Producers of the seven shows in those darkened theatres — the Brooks Atkinson, Gershwin, Lunt-Fontanne, Marquis, Minskoff, Nederlander, Neil Simon, Palace and Richard Rodgers — have also joined in the suit, which claims the union has been striking the Nederlander houses only to pressure the League of American Theatres and Producers to make a settlement with the union, which makes the strike "an unlawful secondary boycott."
The Nederlander Organization is suing the union for $35 million in damages, reports the New York daily.

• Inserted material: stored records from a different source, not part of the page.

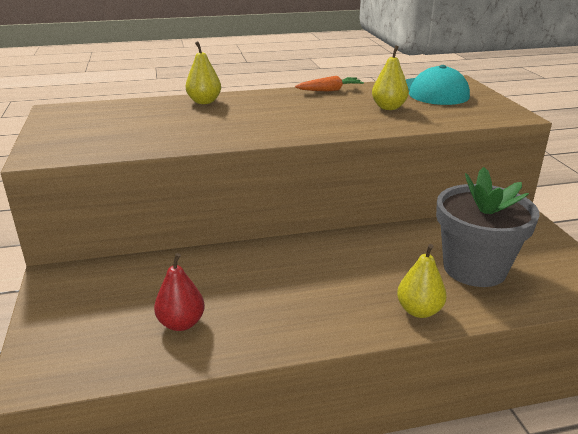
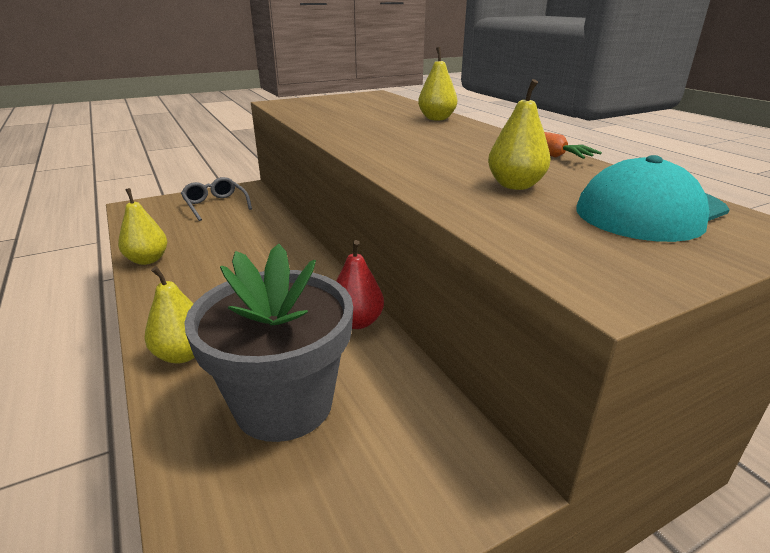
camera: 75 degrees right, 0 degrees up
red pear [154,253,205,331] -> red pear moved to [336,240,384,329]
none -> yellow pear [118,188,167,265]
none -> grey glasses [181,177,252,221]

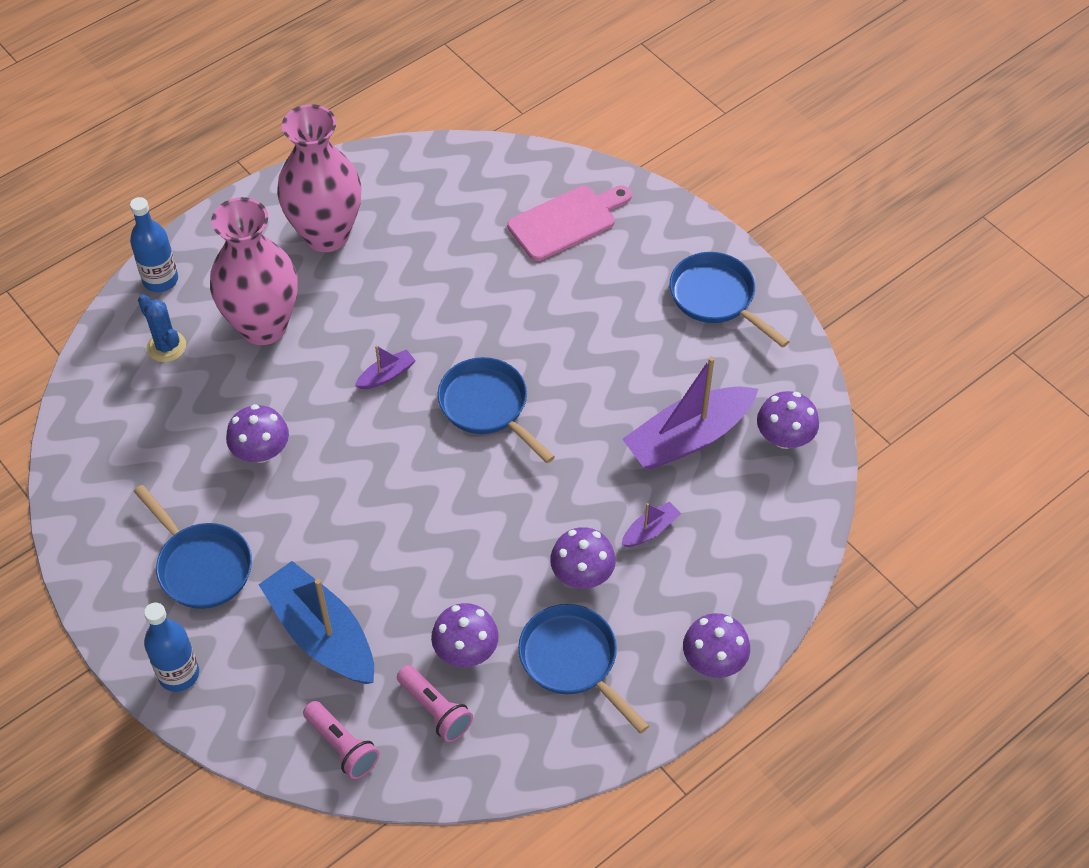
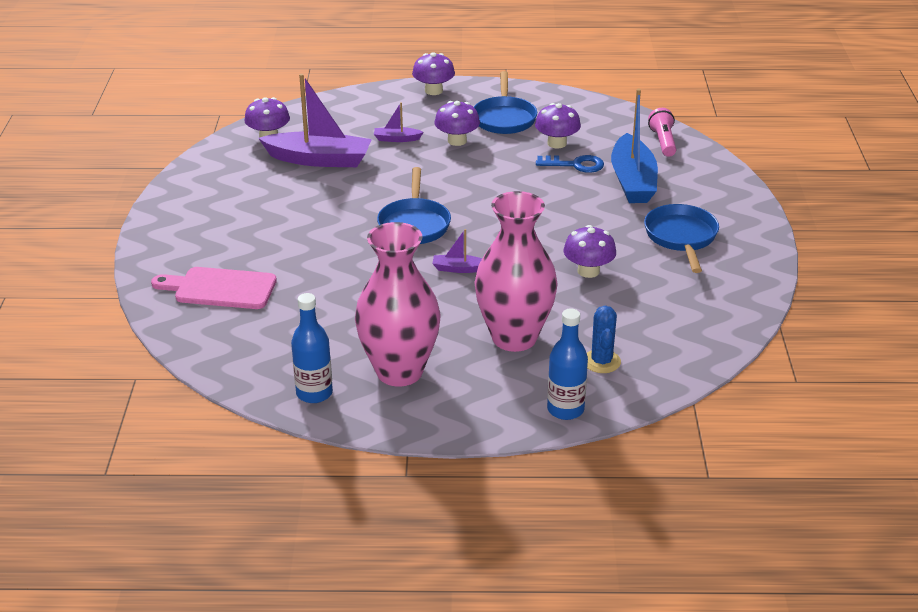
camera: 140 degrees left, 20 degrees down
blue bottle [144,603,199,692] -> blue bottle moved to [291,293,333,403]
pink flashlight [397,665,473,742] -> none
blue pan [670,252,790,348] -> none
none -> blue key [536,155,604,173]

The Nederlanders had been observers in the lengthy pre-strike negotiations between Local One and the League. Although the Nederlander Organization is a member of the League, the company had its own (also-expired) contract with the union. The Nederlanders and the union had agreed that they would more or less abide by whatever contract the League and the union eventually agreed upon.
Because of that agreement, the Nederlanders did not begin implementing rules from the rejected contract on the union last month when the other theatre owners did.
The Nederlanders did, however, send a letter to the union prior to the union's Oct. 21 strike authorization vote. Hershel Waxman, Vice President of Labor Relations of the Nederlander Organization, sent the hand-delivered letter to Local One President James Claffey Jr., which read, "Should Local One engage in a strike against the League, it would be in Nederlander's best interest to lock out the Local One bargaining unit so that the entire theatre industry achieves the best possible terms in any new agreement with Local One." In the end the Nederlanders did not lock out the union, but the union did — and continues to — strike the nine Nederlander theatres.